== EXCERPTED RECORDS ==

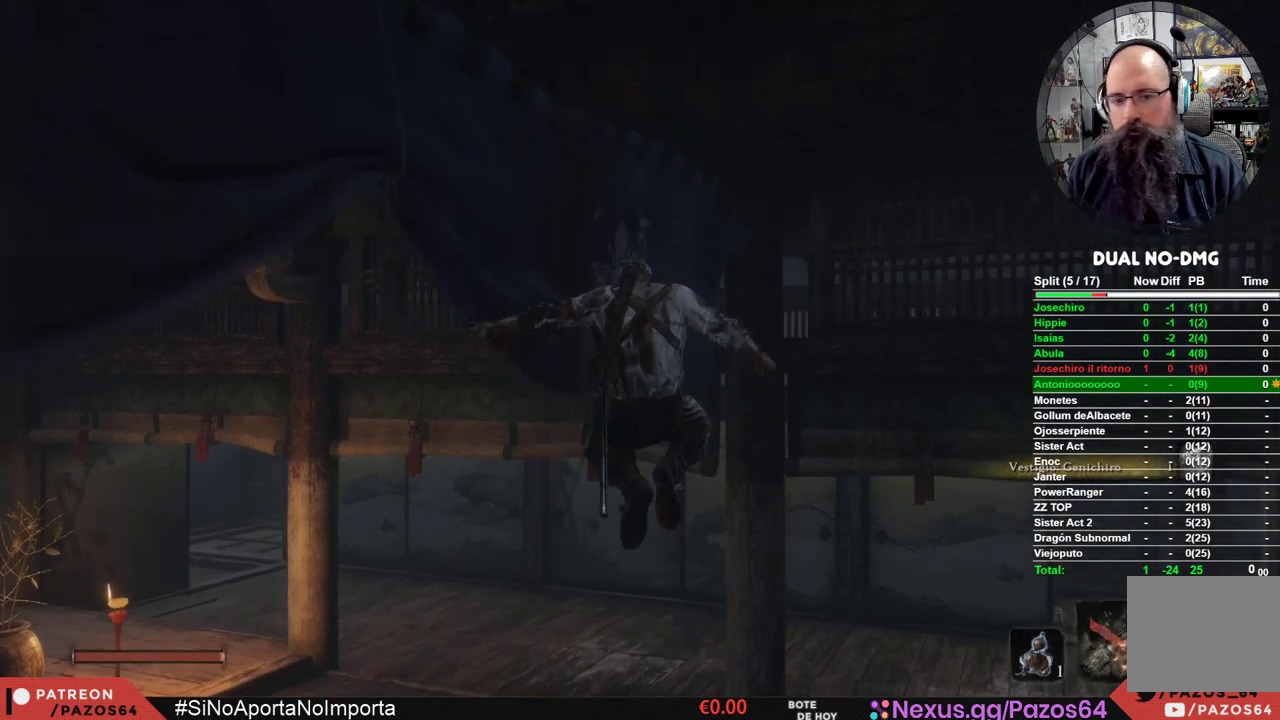
{"buttons": [], "left_stick": "center", "right_stick": "center", "events": []}
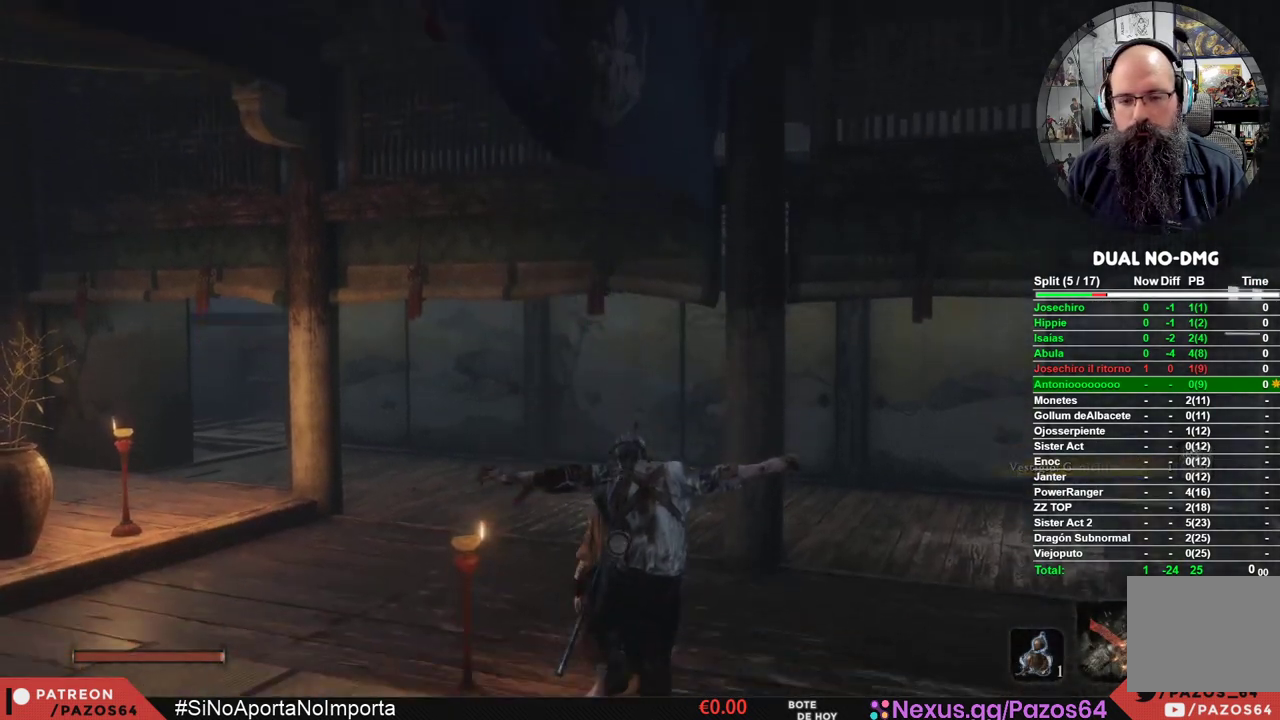
{"buttons": [], "left_stick": "center", "right_stick": "center", "events": [[183, "X", "down"], [383, "X", "up"]]}
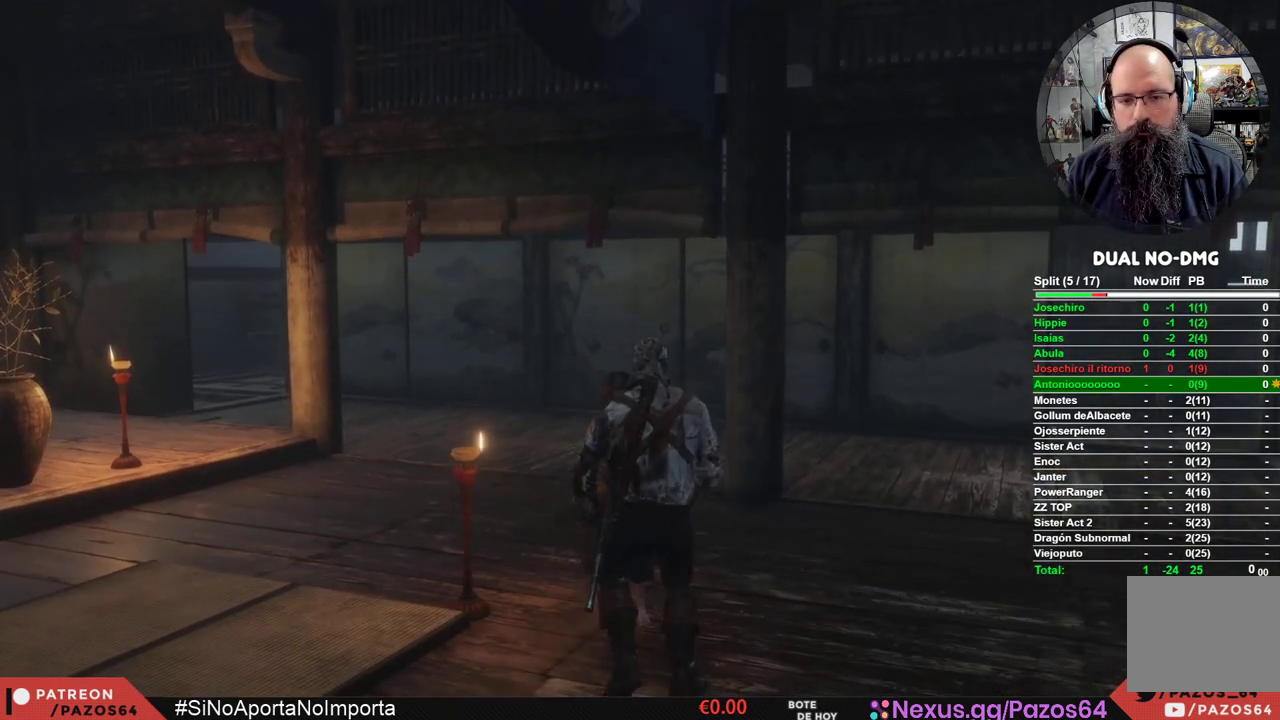
{"buttons": [], "left_stick": "center", "right_stick": "center", "events": [[233, "A", "down"], [317, "A", "up"], [400, "A", "down"], [467, "A", "up"]]}
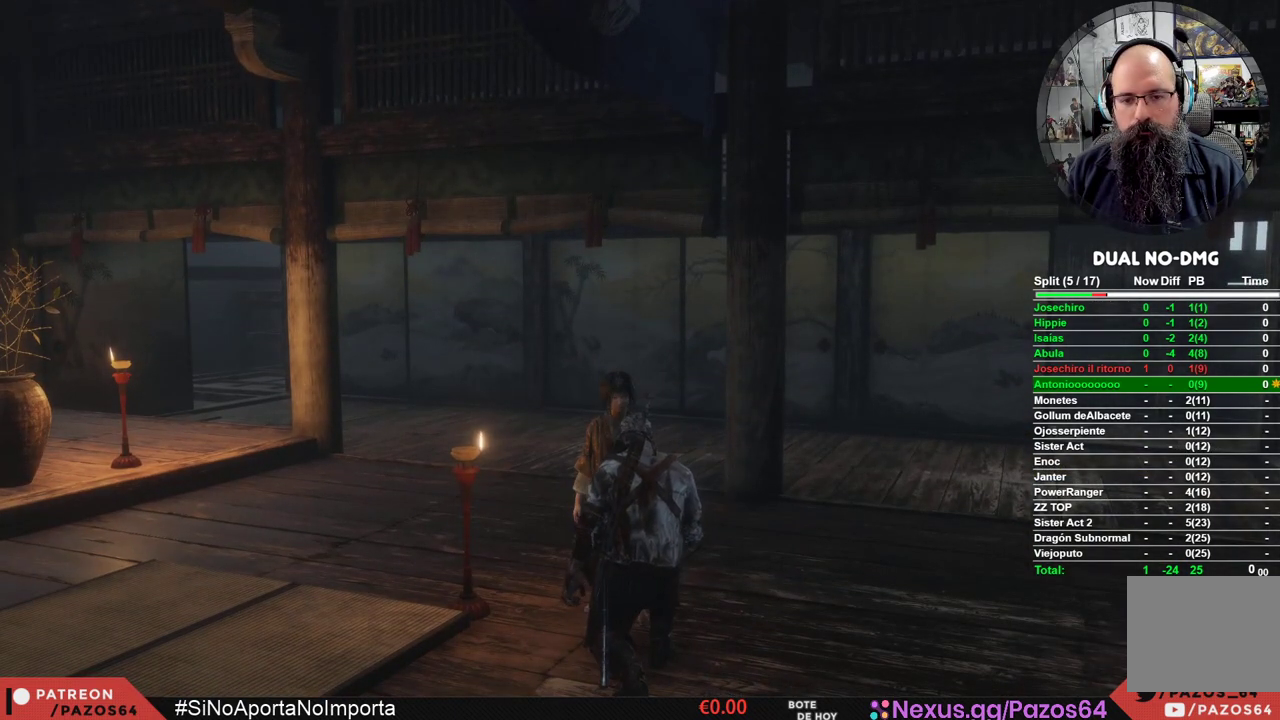
{"buttons": [], "left_stick": "center", "right_stick": "center", "events": [[50, "A", "down"], [117, "A", "up"], [217, "A", "down"], [300, "A", "up"], [367, "A", "down"], [467, "A", "up"]]}
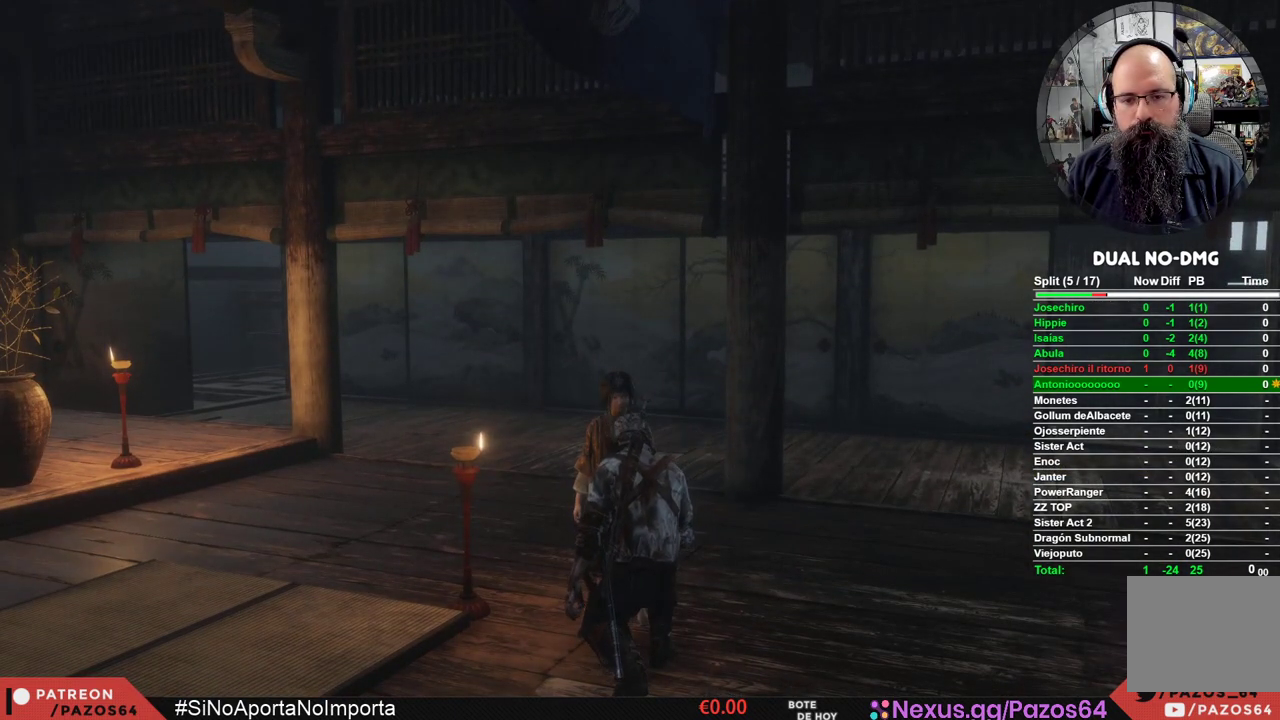
{"buttons": [], "left_stick": "center", "right_stick": "center", "events": [[50, "A", "down"], [133, "A", "up"], [217, "A", "down"], [300, "A", "up"], [383, "A", "down"], [450, "A", "up"]]}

===

- [WHAT YOU WILL DO]:
What is needed is a copy of every line above in which "down" appears.

- [WRITTEN ANSWER]:
{"buttons": [], "left_stick": "center", "right_stick": "center", "events": [[183, "X", "down"], [383, "X", "up"]]}
{"buttons": [], "left_stick": "center", "right_stick": "center", "events": [[233, "A", "down"], [317, "A", "up"], [400, "A", "down"], [467, "A", "up"]]}
{"buttons": [], "left_stick": "center", "right_stick": "center", "events": [[50, "A", "down"], [117, "A", "up"], [217, "A", "down"], [300, "A", "up"], [367, "A", "down"], [467, "A", "up"]]}
{"buttons": [], "left_stick": "center", "right_stick": "center", "events": [[50, "A", "down"], [133, "A", "up"], [217, "A", "down"], [300, "A", "up"], [383, "A", "down"], [450, "A", "up"]]}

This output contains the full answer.